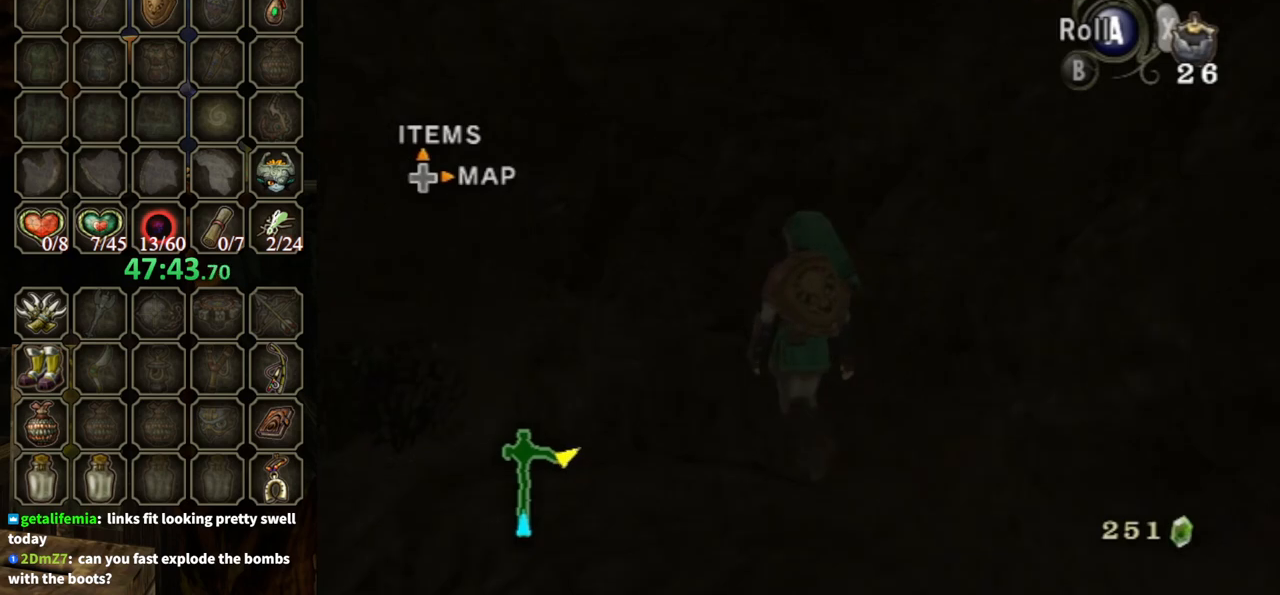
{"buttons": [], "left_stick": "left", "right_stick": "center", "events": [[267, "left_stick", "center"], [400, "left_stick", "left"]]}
* * *
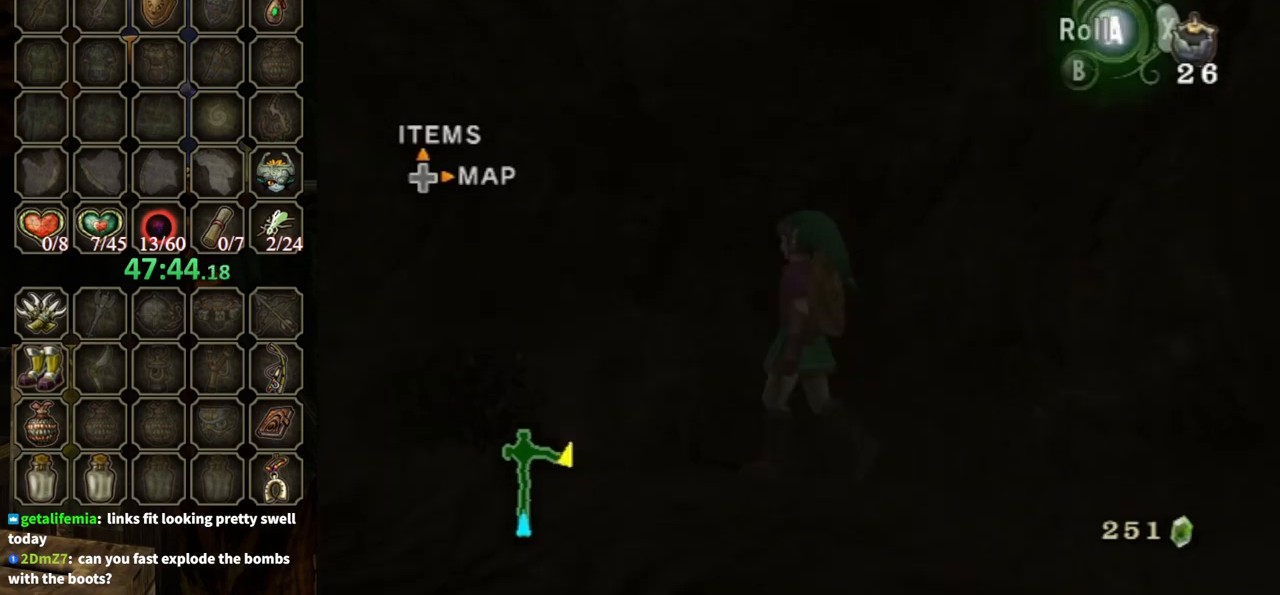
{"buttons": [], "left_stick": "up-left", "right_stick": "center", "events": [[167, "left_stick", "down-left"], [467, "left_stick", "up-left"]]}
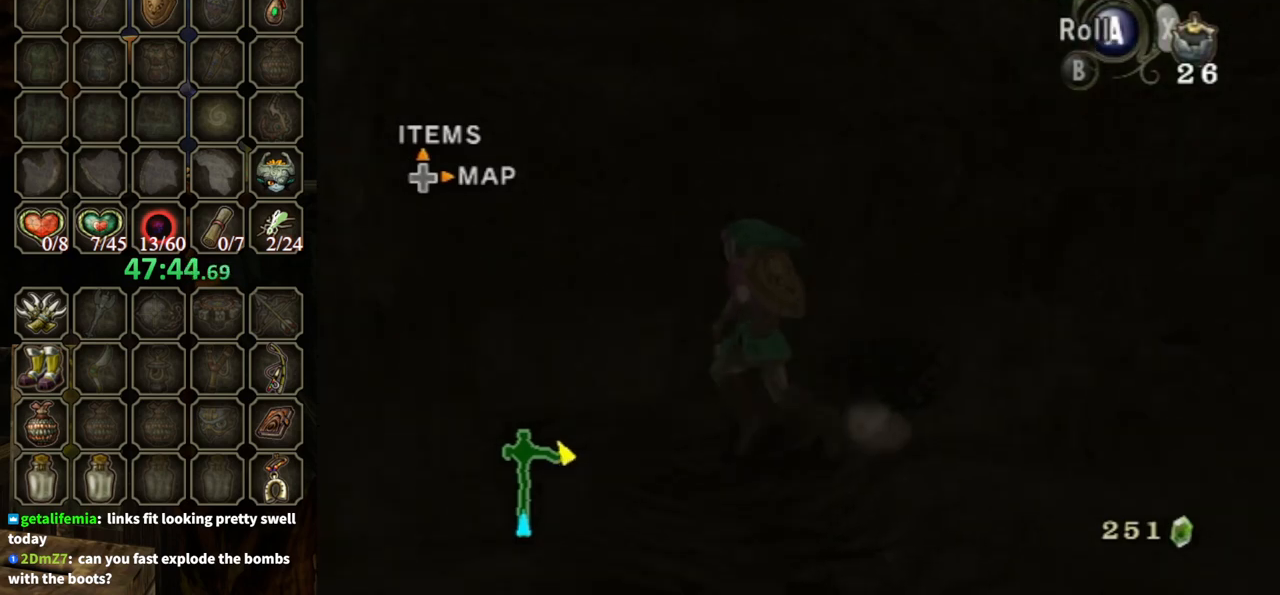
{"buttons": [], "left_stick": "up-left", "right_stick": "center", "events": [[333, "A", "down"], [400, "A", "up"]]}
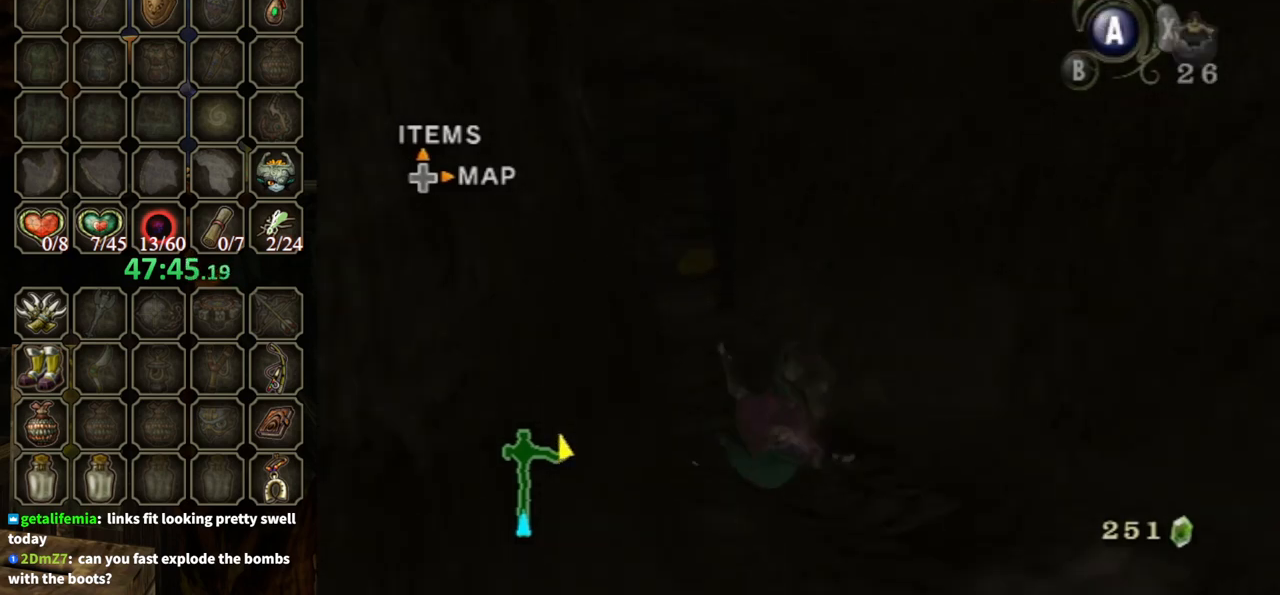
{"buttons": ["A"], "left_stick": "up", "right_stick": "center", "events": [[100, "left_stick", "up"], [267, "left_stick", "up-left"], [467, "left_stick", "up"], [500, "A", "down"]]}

= ACTIVITY =
Every line in the records above that holds "down" counts once; state the total and nothing else.

= OUTPUT BELOW =
3